Working papers
Abstract: This paper examines experimentally the impact of classroom inputs on student achievement from kindergarten through 6th grade. We use data from a large cohort of elementary school students in Ecuador, who were randomly assigned to different classrooms at the start of each academic year. We estimate reduced form and structural models of the process of skill accumulation to show that learning at the end of a grade is close to an additive function of classroom quality experienced in all previous grades. There is no evidence of dynamic complementarity between classroom quality across different grades.

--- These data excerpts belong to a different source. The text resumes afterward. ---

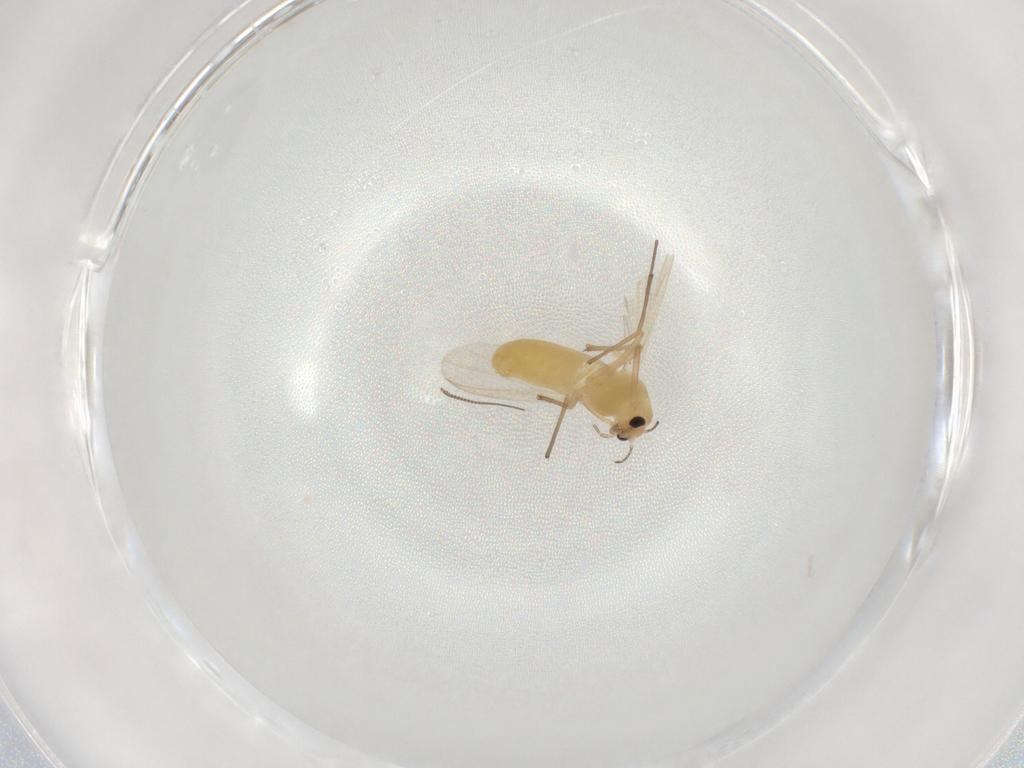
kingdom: Animalia
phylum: Arthropoda
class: Insecta
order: Diptera
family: Chironomidae
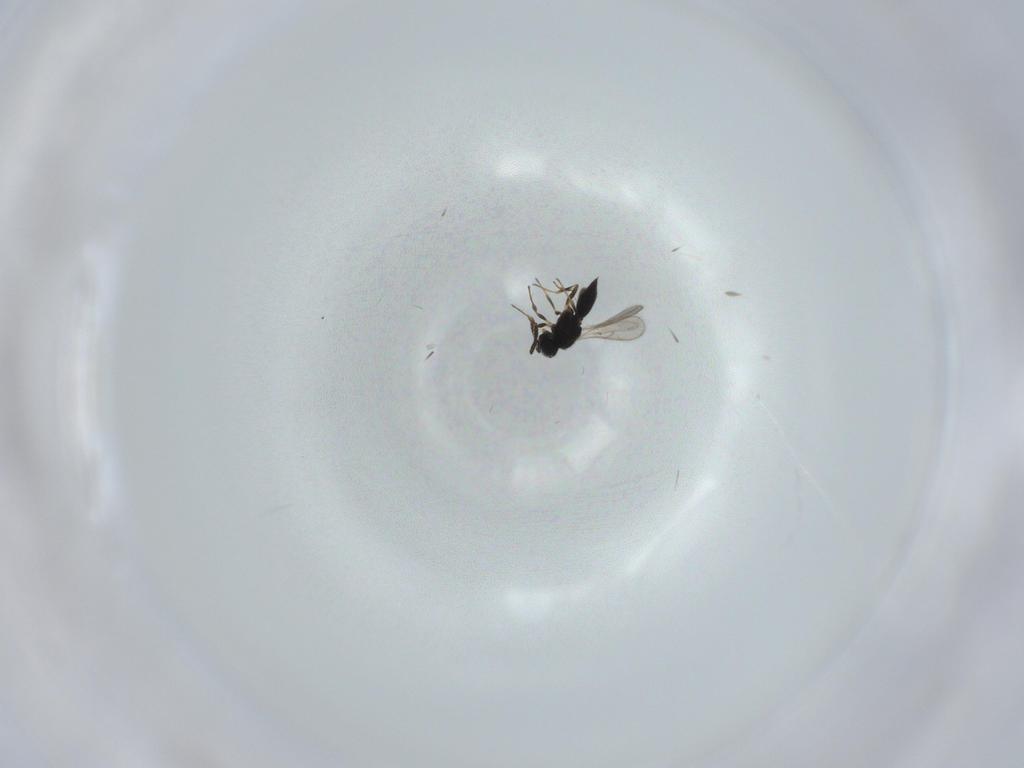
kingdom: Animalia
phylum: Arthropoda
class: Insecta
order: Hymenoptera
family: Scelionidae
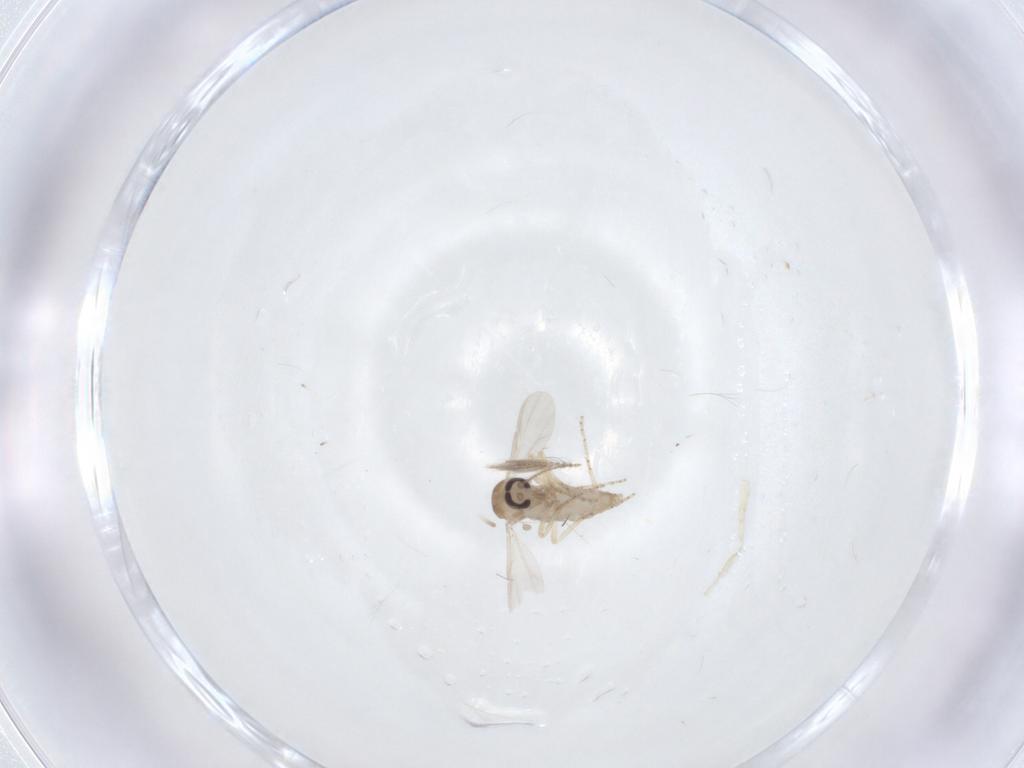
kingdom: Animalia
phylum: Arthropoda
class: Insecta
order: Diptera
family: Ceratopogonidae
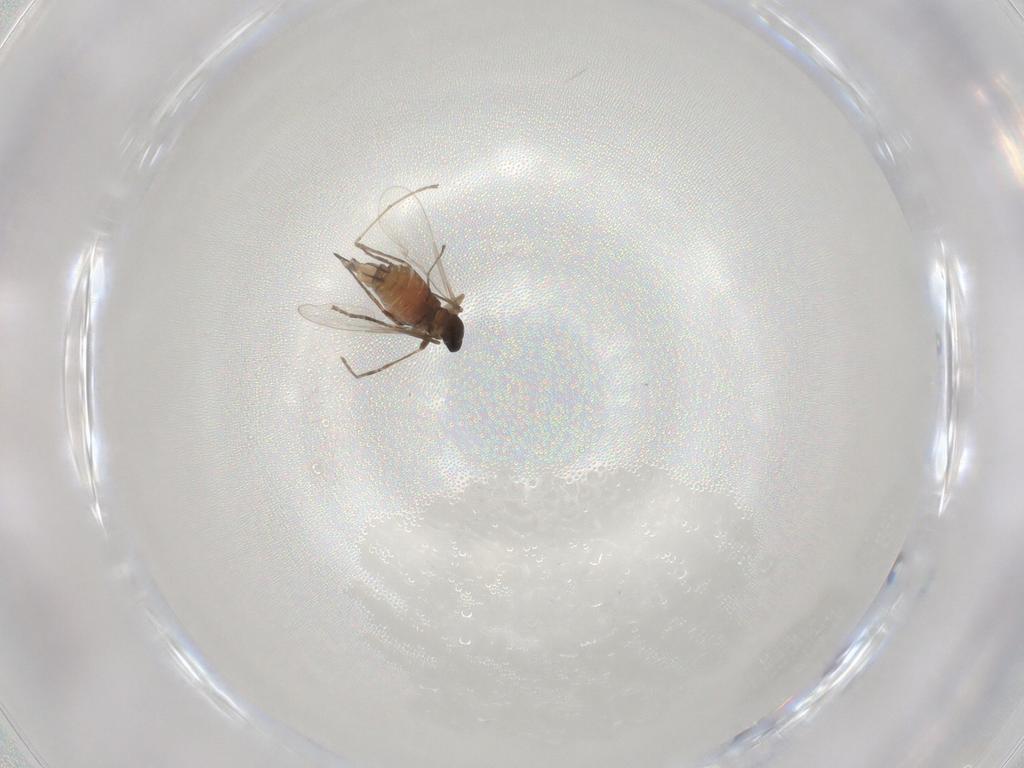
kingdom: Animalia
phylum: Arthropoda
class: Insecta
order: Diptera
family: Cecidomyiidae
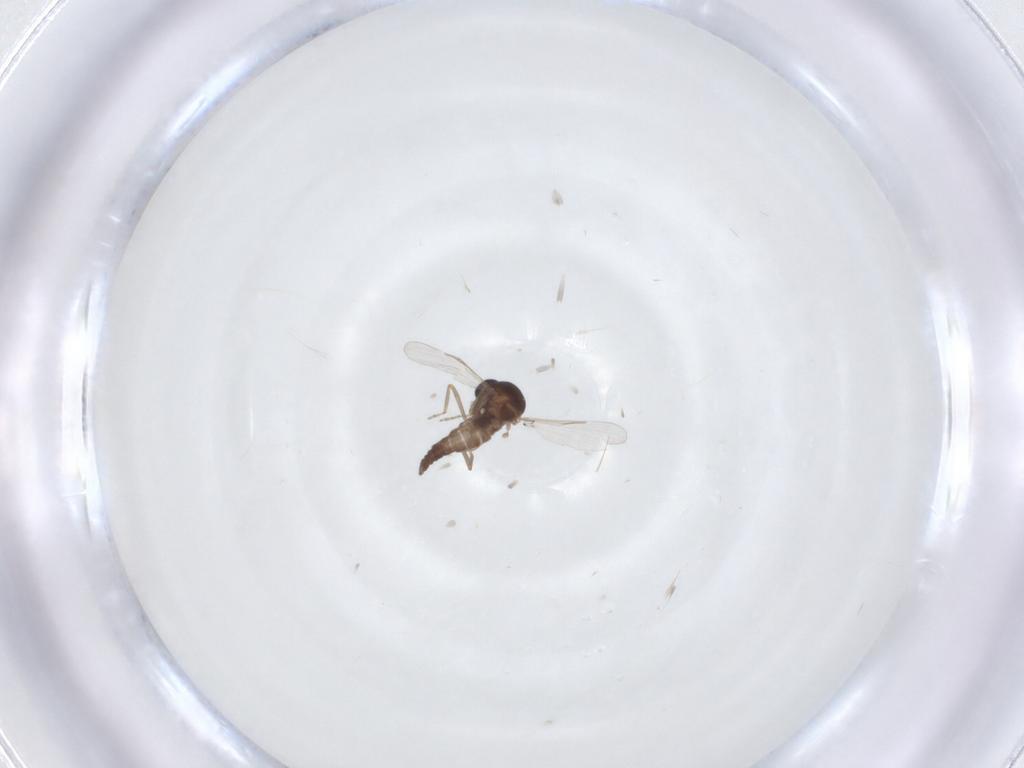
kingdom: Animalia
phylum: Arthropoda
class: Insecta
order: Diptera
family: Ceratopogonidae
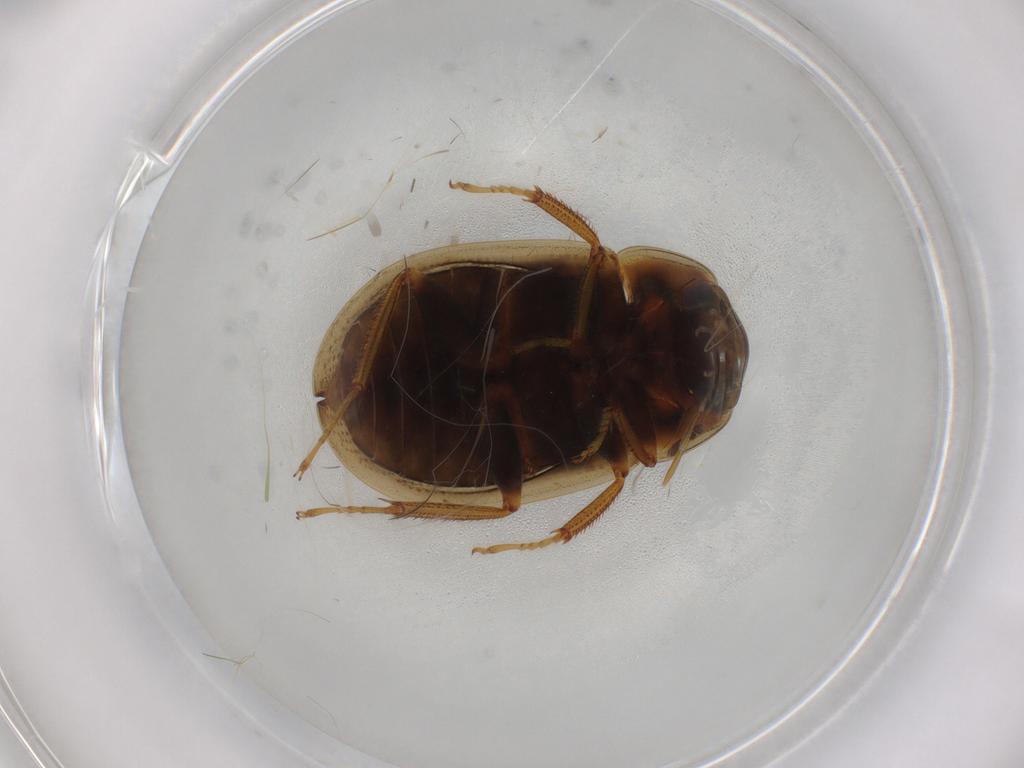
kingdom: Animalia
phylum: Arthropoda
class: Insecta
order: Coleoptera
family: Hydrophilidae
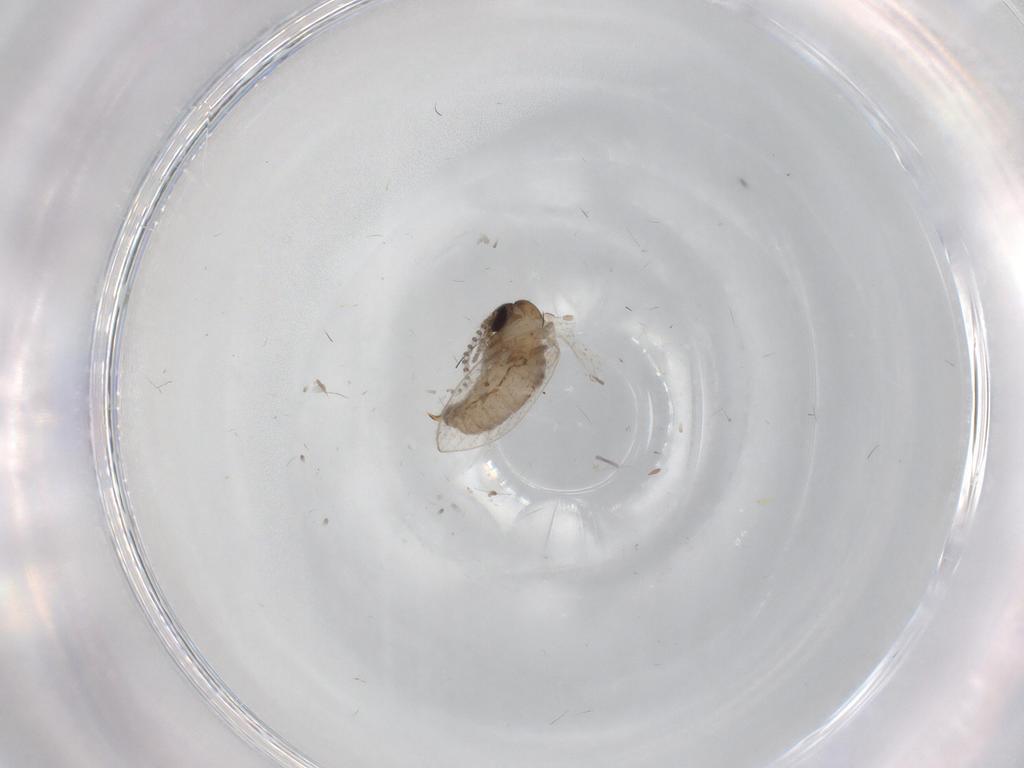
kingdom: Animalia
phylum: Arthropoda
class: Insecta
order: Diptera
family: Psychodidae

Abstract: In many low- and middle-income countries, most children walk to school through dense and often unsafe neighborhoods. These commutes impose daily coordination burdens and safety risks on families. Yet despite its consequences for attendance, learning, and well-being, school commuting remains an overlooked dimension of education policy. This paper evaluates walking-to-school caravans (WSC), in which trained monitors accompany groups of children along safe routes to and from school. We study Bogotá's Ciempiés program, launched in 2019 and rolled out across public primary schools. Using administrative data from 2016–2024 and a differences-in-differences design that exploits the staggered adoption of the program, we estimate causal effects on educational outcomes and road safety. Overall, WSC reduce school switching by 6.8 percentage points and branch switching by 10.9 points—over 40% declines from pre-treatment rates in the control group. We also find suggestive reductions in grade repetition and dropout, though no effects on traffic accidents. At USD 285 per child annually (between 24% and 51% cheaper than busing), WSC are a cost-effective, scalable intervention that eases family coordination burdens and improves school permanence and progression, making them a promising model for other dense urban settings worldwide.